I have been in therapy for most of my life. I first started therapy in high school. Luckily it was free and I went for all four years, having one therapist the first year and another the last three years. Then I went in college and in graduate school and have seen several therapists in private practice in the years I have not been in school. I am in counseling now with a therapist I have had for five years or so. Most of my therapists have been good at what they do and very compassionate and empathetic.
With that said, I wish therapy worked better. I have been in therapy forever and I can’t say whether or not it has actually improved my mental health. It has kept me alive. I think it has kept me treading water rather than drowning. But is that really enough?
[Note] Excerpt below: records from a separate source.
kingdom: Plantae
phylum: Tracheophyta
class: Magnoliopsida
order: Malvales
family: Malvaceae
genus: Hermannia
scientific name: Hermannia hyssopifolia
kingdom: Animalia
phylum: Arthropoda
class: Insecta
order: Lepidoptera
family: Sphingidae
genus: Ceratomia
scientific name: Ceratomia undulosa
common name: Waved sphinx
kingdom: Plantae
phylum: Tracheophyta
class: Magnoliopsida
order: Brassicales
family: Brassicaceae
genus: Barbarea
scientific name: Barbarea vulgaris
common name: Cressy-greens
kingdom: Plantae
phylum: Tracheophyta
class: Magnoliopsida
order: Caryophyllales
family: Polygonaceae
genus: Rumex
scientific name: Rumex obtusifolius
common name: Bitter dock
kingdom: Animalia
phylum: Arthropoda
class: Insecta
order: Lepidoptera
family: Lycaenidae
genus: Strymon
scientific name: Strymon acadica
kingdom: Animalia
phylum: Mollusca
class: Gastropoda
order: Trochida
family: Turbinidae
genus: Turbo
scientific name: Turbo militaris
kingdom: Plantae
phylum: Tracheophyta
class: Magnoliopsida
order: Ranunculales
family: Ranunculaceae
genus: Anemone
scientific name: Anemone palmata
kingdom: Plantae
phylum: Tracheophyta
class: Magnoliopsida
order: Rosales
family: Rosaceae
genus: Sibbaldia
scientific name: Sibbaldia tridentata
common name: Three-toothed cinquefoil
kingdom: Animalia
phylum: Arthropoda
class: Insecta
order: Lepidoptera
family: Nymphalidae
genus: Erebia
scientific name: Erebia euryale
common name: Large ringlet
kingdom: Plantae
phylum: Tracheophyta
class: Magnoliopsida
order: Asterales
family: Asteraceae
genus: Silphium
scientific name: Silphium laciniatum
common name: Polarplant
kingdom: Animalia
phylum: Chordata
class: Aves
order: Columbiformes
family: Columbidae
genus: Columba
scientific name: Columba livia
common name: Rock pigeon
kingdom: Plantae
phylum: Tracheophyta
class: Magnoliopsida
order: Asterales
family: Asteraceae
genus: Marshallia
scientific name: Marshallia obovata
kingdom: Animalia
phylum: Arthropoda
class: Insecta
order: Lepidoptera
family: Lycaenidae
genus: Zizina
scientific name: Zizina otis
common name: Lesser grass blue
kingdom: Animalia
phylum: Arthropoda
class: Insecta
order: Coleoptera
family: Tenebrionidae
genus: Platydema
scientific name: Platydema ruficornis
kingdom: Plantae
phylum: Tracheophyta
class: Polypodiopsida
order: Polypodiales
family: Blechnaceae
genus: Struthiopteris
Western talk therapy is severely limited. It provides a space to talk about one’s problems, but seldom is it a place to actively solve problems. Therapists rarely give direct advice and I understand why. They want us to have insight into our problems. They want us to come up with our own solutions. But if I could come up with my own solutions, why would I be in therapy?
The holy duo of talk therapy and medication is what is supposed to fix us. The “talking cure” and psychotropic drugs leave a lot to be desired. I have had major depressive illness since I was 14 years old and it has largely been unrelenting for 30 years. Sometimes I am surprised I have made it to 44 given how serious depression for me has been, leading to a suicide attempt, suicidal ideation and hospitalizations.
Going to therapy makes me feel better in the immediate aftermath of a session. But it doesn’t last much beyond a few hours or a day. Then I am back to stage one and trying to survive.
The talking cure is very Western-based and not necessarily the way mental health challenges are dealt with around the globe. I think we could take a cue from developing nations and see how they deal with mental illness. Clearly what we are doing in the U.S. with talking therapy and medication is not working. We need to think about much more creative solutions and multiple modalities. We need to demand that insurance cover all mental health for FREE [with no co-pays] and that it also cover alternative forms of therapy like Reiki, Acupuncture, Hypnosis, Biofeedback, etc.
I am thankful for most of my therapists and counselors. They have a difficult and stressful job in trying to help people who are often living on the edge. However, the system itself needs to change. There needs to be better mental health access across the board and there needs to be more options available beyond talk therapy and medication that are covered by insurance. I would not wish the depression I have had to contend with on my worst enemy. I hope that in my lifetime treatment vastly improves and that one day I can be free of this debilitating illness.